Raymond Whittaker

Title
Uxelodunum Dig 1904

Medium
Linocut & Screenprint

Location
Stanwix Roman Fort

“Uxelodunum, which means ‘high place’, was the largest fort on Hadrian’s Wall and home to the only thousand-strong cavalry unit in Great Britain, the Petriana. As its name implies it commands a view across where Carlisle now stands towards the northern Pennines, the Eden Valley and the Lake District fells. Walking the streets of Stanwix you see no evidence of the fort which survives only as a buried feature below 19th and 20th century development. But my eye was drawn to a high sandstone wall that stands defensively.

At its corner there is a 1st World War pill box that looks out over the Eden River flood plain – a reflection of the strategic character of the site. The wall surrounds Barn Close, an Arts and Crafts house built at the start of the 20th century. It is set amidst formal terraced gardens commanding the view and yet protected by its defensive wall. It is a house that I have got to know well, recording its interior and helping to catalogue contents for descendants of the Scott-Nicholson family who commissioned its building. As an architect it is a building that I greatly admire. In an early twentieth-century photograph album, kept by the family, there is one image of three workmen, flat capped and waistcoated, leaning on their spades in the garden beside two neatly cut holes – early archaeologists. Their findings are unrecorded but they were clearly aware of the history beneath their feet.
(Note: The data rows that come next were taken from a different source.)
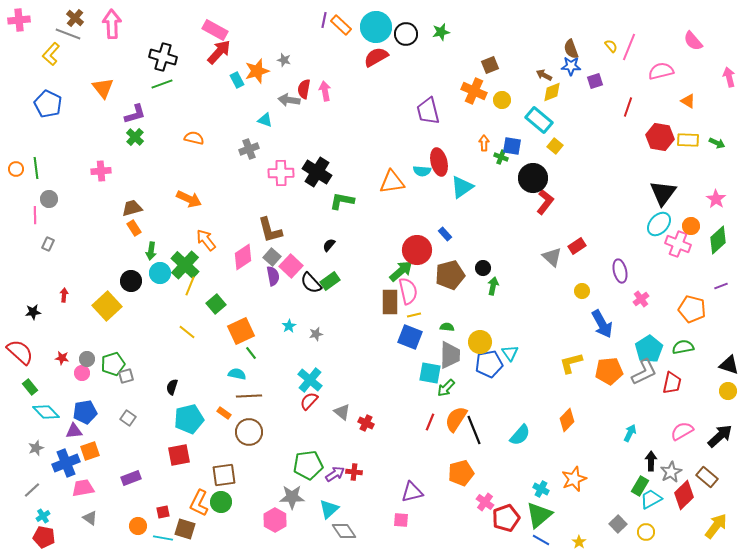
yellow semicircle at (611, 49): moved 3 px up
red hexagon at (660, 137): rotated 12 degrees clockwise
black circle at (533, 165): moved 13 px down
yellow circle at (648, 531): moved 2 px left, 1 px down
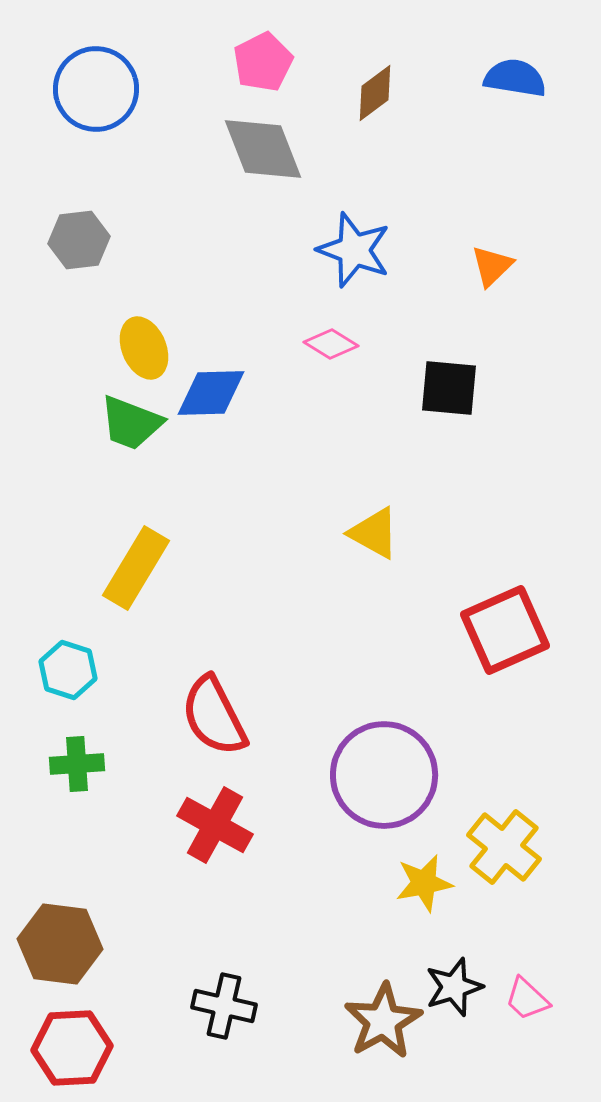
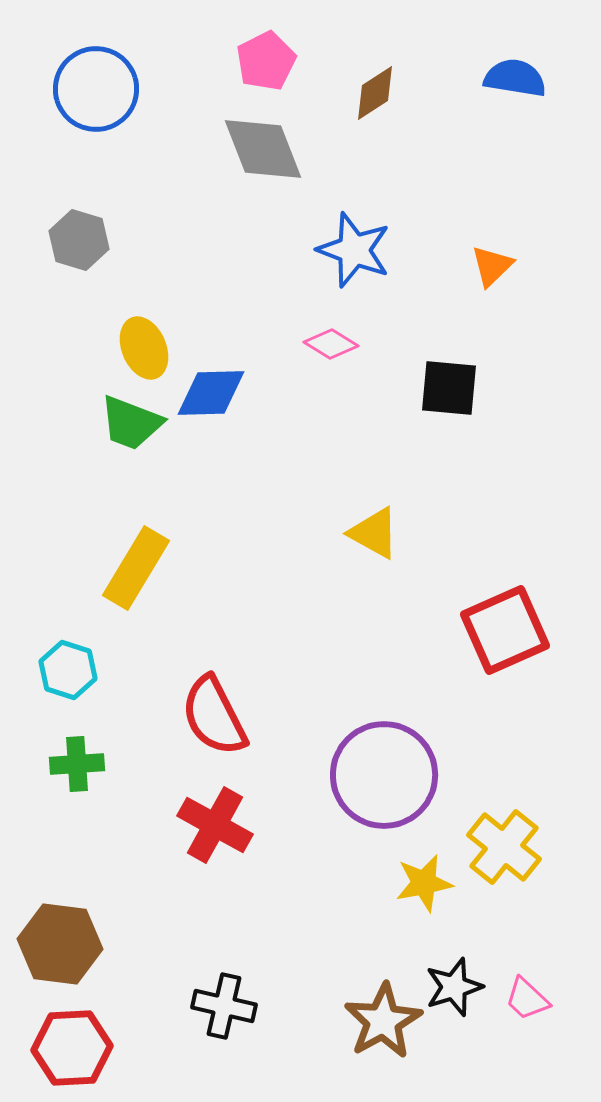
pink pentagon: moved 3 px right, 1 px up
brown diamond: rotated 4 degrees clockwise
gray hexagon: rotated 24 degrees clockwise
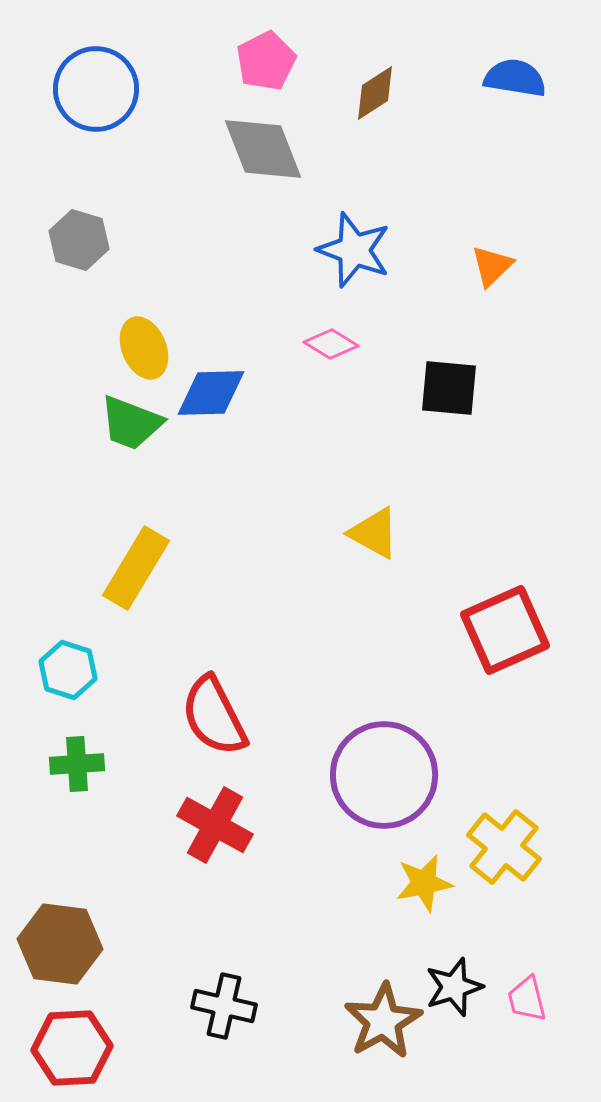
pink trapezoid: rotated 33 degrees clockwise
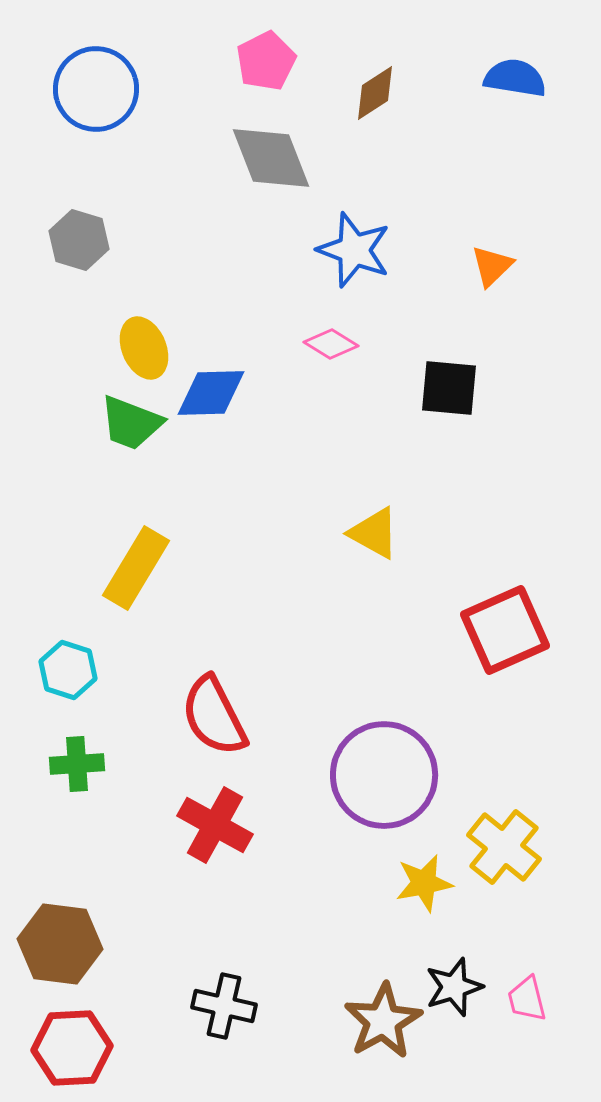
gray diamond: moved 8 px right, 9 px down
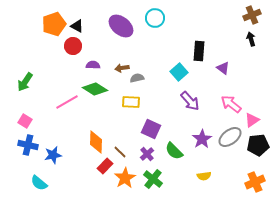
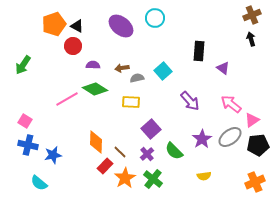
cyan square: moved 16 px left, 1 px up
green arrow: moved 2 px left, 17 px up
pink line: moved 3 px up
purple square: rotated 24 degrees clockwise
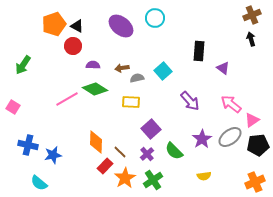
pink square: moved 12 px left, 14 px up
green cross: moved 1 px down; rotated 18 degrees clockwise
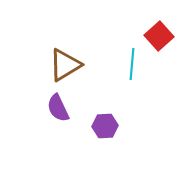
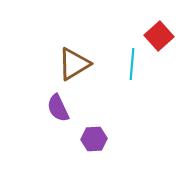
brown triangle: moved 9 px right, 1 px up
purple hexagon: moved 11 px left, 13 px down
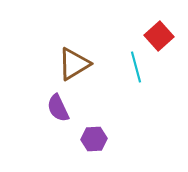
cyan line: moved 4 px right, 3 px down; rotated 20 degrees counterclockwise
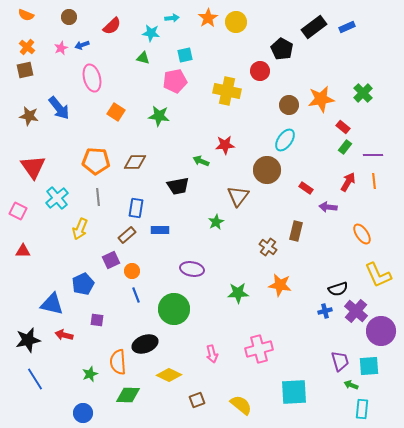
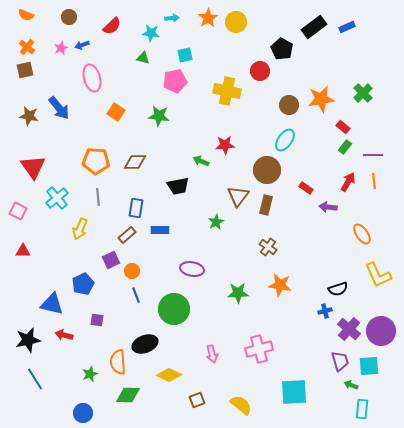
brown rectangle at (296, 231): moved 30 px left, 26 px up
purple cross at (356, 311): moved 7 px left, 18 px down
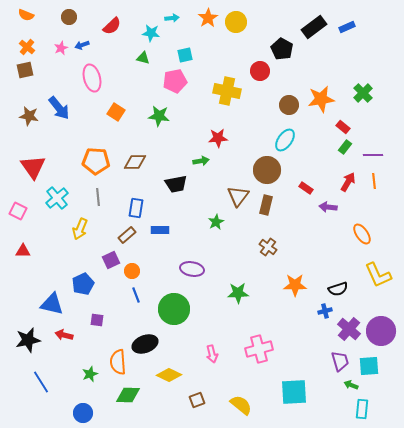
red star at (225, 145): moved 7 px left, 7 px up
green arrow at (201, 161): rotated 147 degrees clockwise
black trapezoid at (178, 186): moved 2 px left, 2 px up
orange star at (280, 285): moved 15 px right; rotated 10 degrees counterclockwise
blue line at (35, 379): moved 6 px right, 3 px down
This image was the starting point for my print. Within Barn Close I could see echoes of Uxelodunum, the Roman fort – the high defensive enclosing stone wall with its lookout corner, the formal ‘Italian’ gardens with its terraces and classical statue – a twentieth-century villa.

My interpretation is strongly influenced by my architectural training with flat elevational treatment and strong orthogonal structure overlaid with a love of detail. The print is on Somerset paper with the colour blocks screenprinted and a black linoprint overprint.”